Derivatives

Both XSLP and Knitro require the availability of derivative information for the constraints and objective function in order to solve a problem. In the Xpress NonLinear framework, several advanced approaches to the production of both first and second order derivatives (the Jacobian and Hessian matrices) are available, and which approach is used can be controlled by the user.

Finite Differences

The simplest such method is the use of finite differences, sometimes called numerical derivatives. This is a relatively coarse approximation, in which the function is evaluated in a small neighborhood of the point in question. The standard argument from calculus indicates that an increasingly accurate approximation to the derivative of the function will be found as the size of the neighborhood decreases. This argument ignores the effects of floating point arithmetic, however, which can make it difficult to select values sufficiently small to give a good approximation to the function, and yet sufficiently large to avoid substantial numerical error.

The high performance implementation in XSLP makes use of subexpression caching to improve performance, but finite differences are inherently inefficient. They may however be necessary when the function itself is not known in closed form. When analytic approaches cannot be used, due to the use of expensive black box functions which do not provide derivatives (note that XSLP does allow user functions to provide their own derivatives), the cost of function evaluations may become a dominant factor in solve time. It is important to note that each second order numerical derivative costs twice as much as a first order numerical derivative, and this can make XSLP more attractive than Knitro for such problems.

Symbolic Differentiation

Xpress NonLinear will instead provide analytic derivatives where possible, which are both more accurate and more efficient.
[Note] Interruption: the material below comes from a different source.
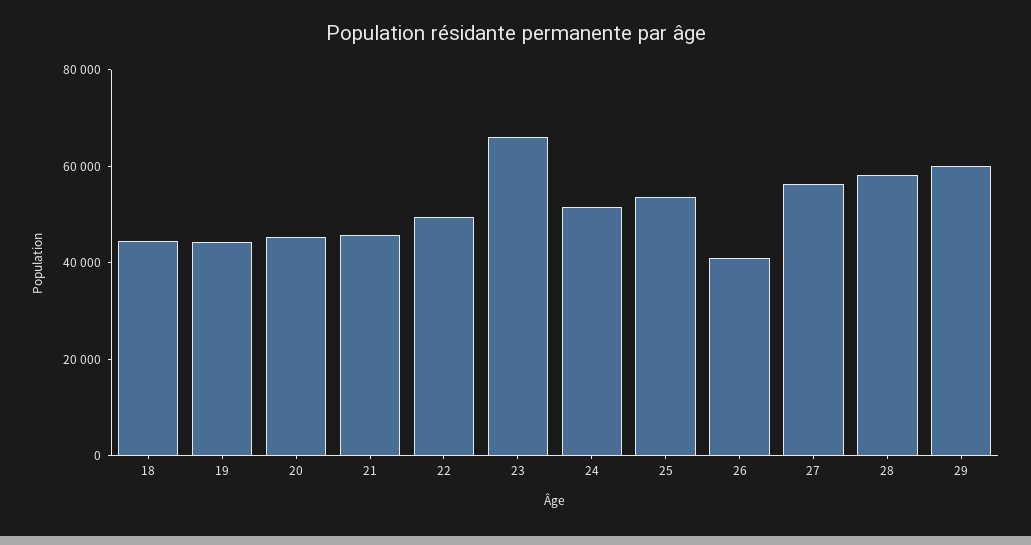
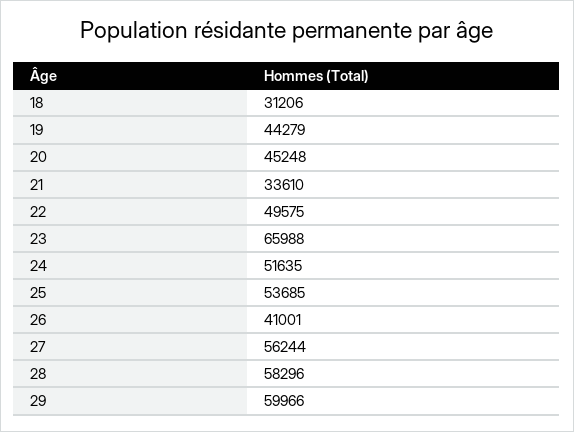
18: 45000 -> 31206
21: 45000 -> 33610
There are two major approaches to such calculations, and high quality implementations of both are available in this framework. A symbolic differentiation engine calculates the derivative of an expression in closed form, using its formula representation. This is a very efficient way of recalculating individual entries of the Jacobian, and is the default approach to providing derivative information to XSLP.

Automatic Differentiation

An automatic differentiation engine in contrast can simultaneously compute multiple derivatives by repeated application of the chain rule. This is a very efficient means of calculating large numbers of Hessian entries, and is the default approach to providing derivative information to Knitro.